## About this task
Scan the listing for the word "dogs" and report every line that contains it.

## Listed entries
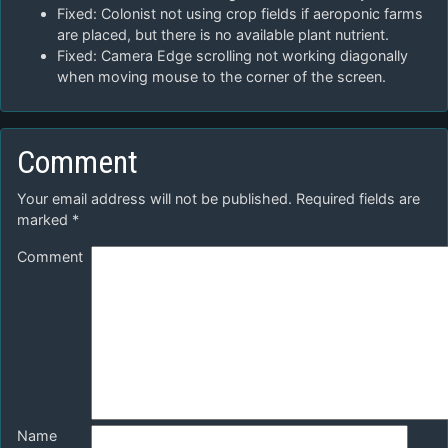
Fixed: Colonist not using crop fields if aeroponic farms
are placed, but there is no available plant nutrient.
Fixed: Camera Edge scrolling not working diagonally
when moving mouse to the corner of the screen.
Comment
Your email address will not be published.
Required fields are
marked
*
Comment
Name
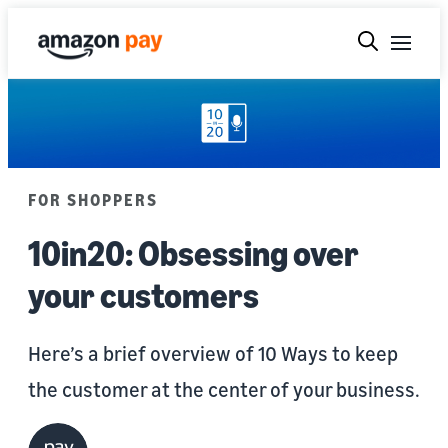
FOR SHOPPERS
10in20: Obsessing over
your customers
Here’s a brief overview of 10 Ways to keep
the customer at the center of your business.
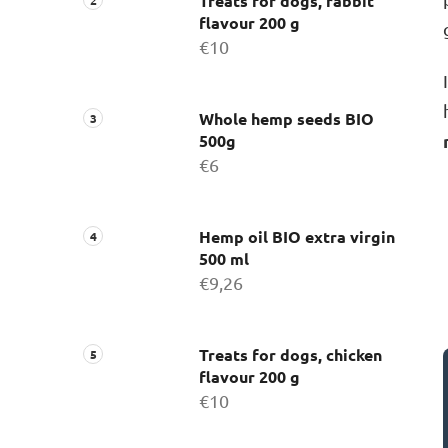
Treats for dogs, rabbit
flavour 200 g
€10
Whole hemp seeds BIO
500g
€6
Hemp oil BIO extra virgin
500 ml
€9,26
Treats for dogs, chicken
flavour 200 g
€10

## Response to the exercise
Treats for dogs, rabbit
Treats for dogs, chicken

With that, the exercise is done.